Come one come all. The Texas City Anglers Club is having an 'Artificial Only' fishing tournament January 13, 2007 open to the public. Let's all enjoy a day of fishing.
Below are the particulars:


*Date*: January 13, 2007
*Place*: Fat Boys
*Time*: 5:30am to 4pm, weigh-in at 4pm (must be in line at 4pm to weigh-in)
*Entry Fee*: $50 per person

All Entries must be received before starting time. Contact Tim @713-301-2833


Rod and Reel only
Artificial Only
TPWD rules apply
_100% Payout_: 1st Place - 50%, 2nd Place - 30%, 3rd Place - 20%. *Heavy Stringer only*


Heavy Stringer may consist of a combination of the following:
Speckled Sea Trout: TP&W limit of 10
Redfish: TP&W limit of 3 slot (20" to 28") Redfish; no Bull Reds allowed.
Flounder: TP&W limit of 10


----------



## EchoDuck Jr. (Jul 16, 2004)

Are we able to pay the day of the tournament prior to start time?


----------



## propdinger (May 27, 2004)

*Payment*

Yes sir.

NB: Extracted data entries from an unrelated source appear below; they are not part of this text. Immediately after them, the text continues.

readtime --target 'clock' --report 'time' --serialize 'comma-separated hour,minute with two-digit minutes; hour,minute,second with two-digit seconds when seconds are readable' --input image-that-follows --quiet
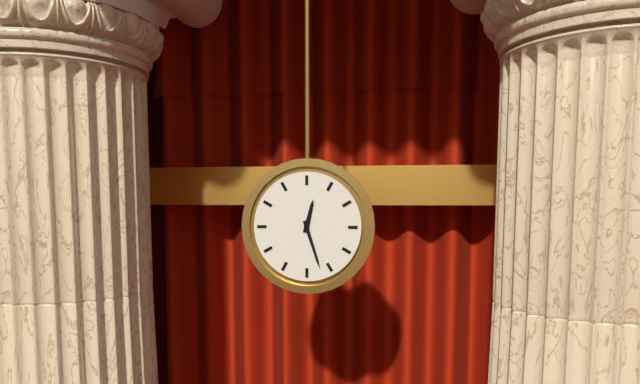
12,27
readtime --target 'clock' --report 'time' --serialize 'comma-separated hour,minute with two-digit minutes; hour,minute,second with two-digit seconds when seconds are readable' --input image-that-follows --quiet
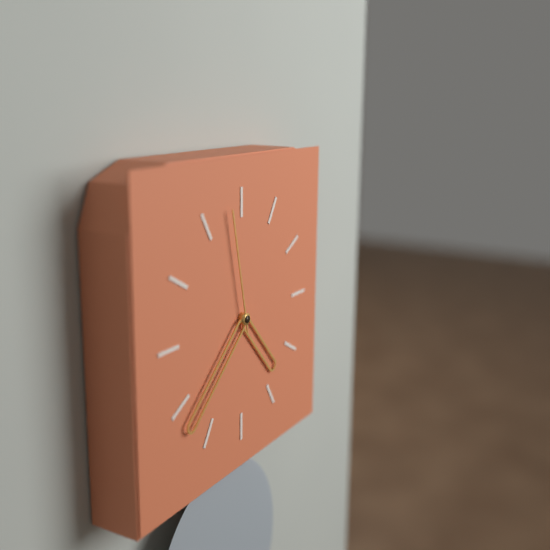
4,38,58
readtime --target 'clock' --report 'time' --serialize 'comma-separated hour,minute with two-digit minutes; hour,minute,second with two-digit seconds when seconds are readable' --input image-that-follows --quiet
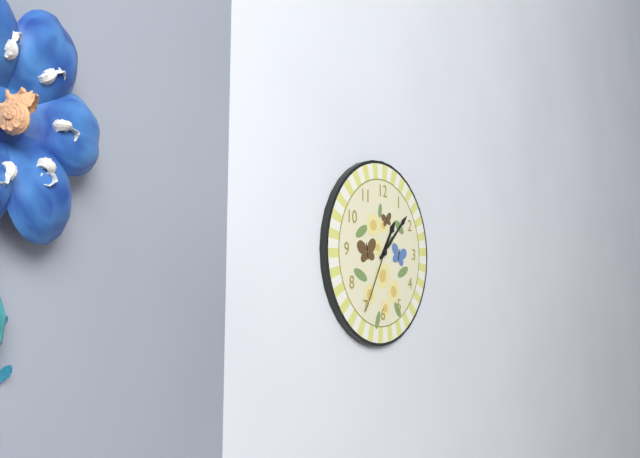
1,08,35
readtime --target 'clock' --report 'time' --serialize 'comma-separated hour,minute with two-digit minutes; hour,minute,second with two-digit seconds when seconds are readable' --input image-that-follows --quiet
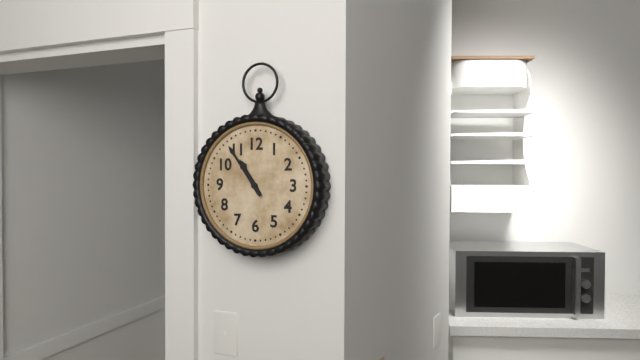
10,54
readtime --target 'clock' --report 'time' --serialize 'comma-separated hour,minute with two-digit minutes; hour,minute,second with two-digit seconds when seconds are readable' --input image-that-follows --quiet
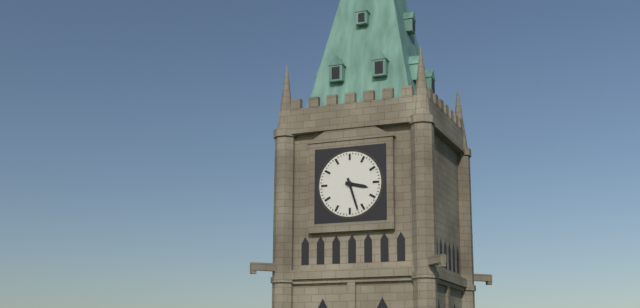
3,27
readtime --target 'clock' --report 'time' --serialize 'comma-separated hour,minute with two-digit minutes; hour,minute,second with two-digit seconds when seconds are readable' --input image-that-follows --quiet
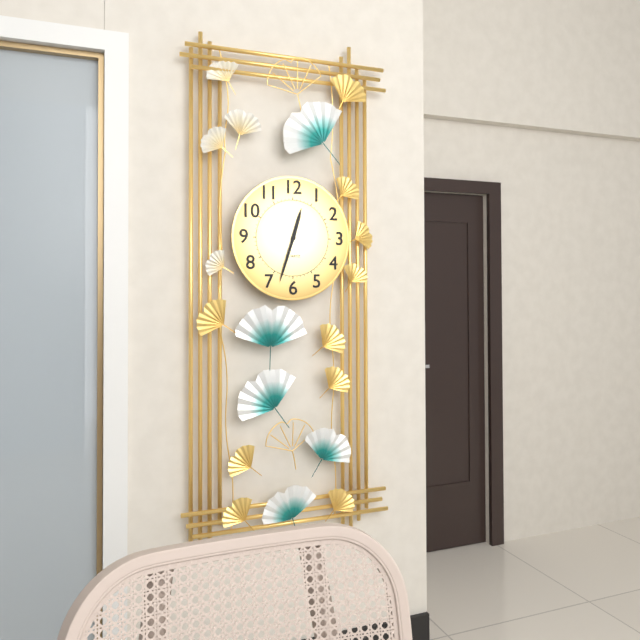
12,33
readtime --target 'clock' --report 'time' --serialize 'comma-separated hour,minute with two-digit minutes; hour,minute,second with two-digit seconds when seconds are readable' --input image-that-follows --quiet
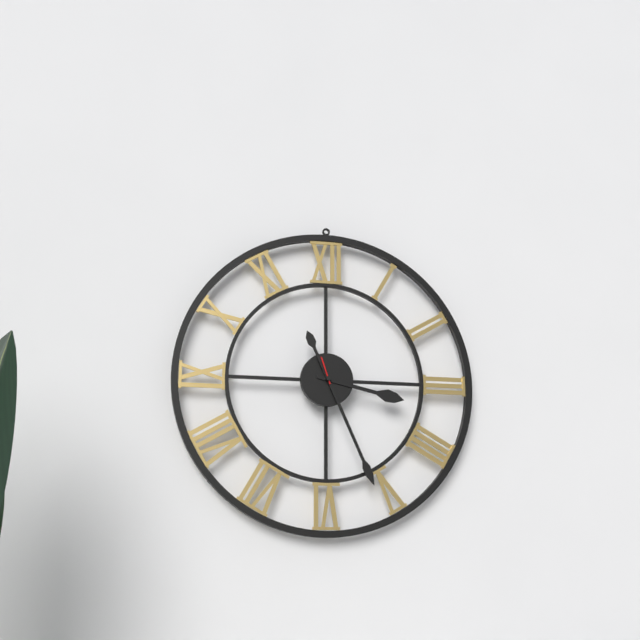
3,26
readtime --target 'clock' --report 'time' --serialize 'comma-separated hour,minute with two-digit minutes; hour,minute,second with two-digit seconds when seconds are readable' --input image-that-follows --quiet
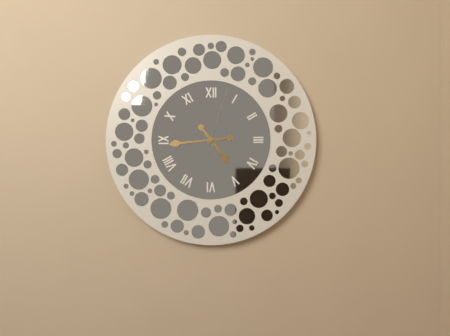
4,44,03
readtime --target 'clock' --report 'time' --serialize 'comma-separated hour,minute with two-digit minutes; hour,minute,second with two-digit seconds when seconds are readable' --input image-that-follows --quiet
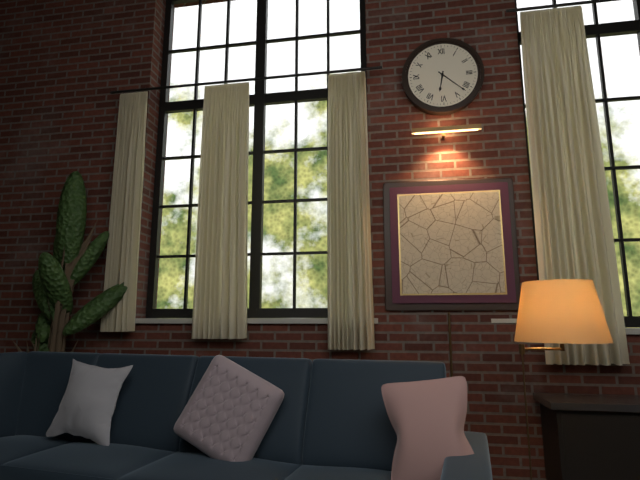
6,22
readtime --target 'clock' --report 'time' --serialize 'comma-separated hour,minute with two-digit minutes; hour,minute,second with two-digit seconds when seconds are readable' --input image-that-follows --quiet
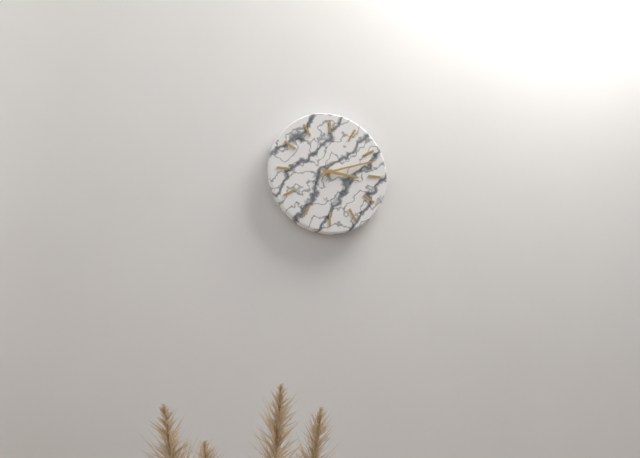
3,12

Payment can be made right up till starting time, on the boat ramp even.


----------



## propdinger (May 27, 2004)

*Answers to some questions*

We've had a question or two regarding payment options, I hope I can answer them to everyones satisfaction. We talked the subject through and decided in order to work with everyone and ensure there is no isue at weigh in with the prize money, that we would have to have a cut off time for payment forms outside of cash. So with that said:

Payment for registration will need to be received by Wednesday January 10, 2007.
Cash Payments for registration will also be accepted the morning of the tournament until starting time, 5:30 am.
There will be no postponement of the tournament. 
 Disclaimer: All persons fishing the tournament will be responsible for their own actions and the results of those actions. The Texas City Anglers Club is not responsible for nor will it be held liable for any damages to person or personal property during this event. You enter at your own risk.


----------



## propdinger (May 27, 2004)

*Where to send Payment?*

Oh and one more important thing. Payments can be sent to Texas City Anglers Club, PO BOX 721, Houston Texas 77563 or you can contact and get with Tim with the above phone number.


----------



## layguna (Jul 1, 2004)

Can you leave from any ramp? Or does it start from Fat Boys?


----------



## wahoo (Jun 2, 2004)

Is this an individual or team deal as far as weigh-in? If you have two people on the boat can you pool fish? 
Can you leave from another launch and weigh in by car?


----------



## jlandry (Oct 30, 2006)

*Fyi*

You Can Leave Out Of Any Ramp,at 5:30 Am Honor System, It Is An Individual Tourn. Responsible For Keeping Your Fish Seperate From Your Partners Cannot Pool Fish Honor System,trout, Flounder ,redfish Limiits Per Person Only Can Be Weighed In,be In Weigh-in Line By 4:00 P.m. That Day (no Late Show Ups Excepted)
Checks Need To Be Recieved By Wednesday Of Neet Week. Cash Payments Only Will Be Taken In After That Date.we Would Like For Everybody To Lauch At Fat Boys If Possible. But We Know Some Of You Fish Elsewhere In The Bay System. Must Be Paid In Full Before 5:30 Am
Saturday Of The Tourn. Start Time


----------



## propdinger (May 27, 2004)

*Thanks Mr. Landry*

Been having computer problems lately, Thanks for the help.


----------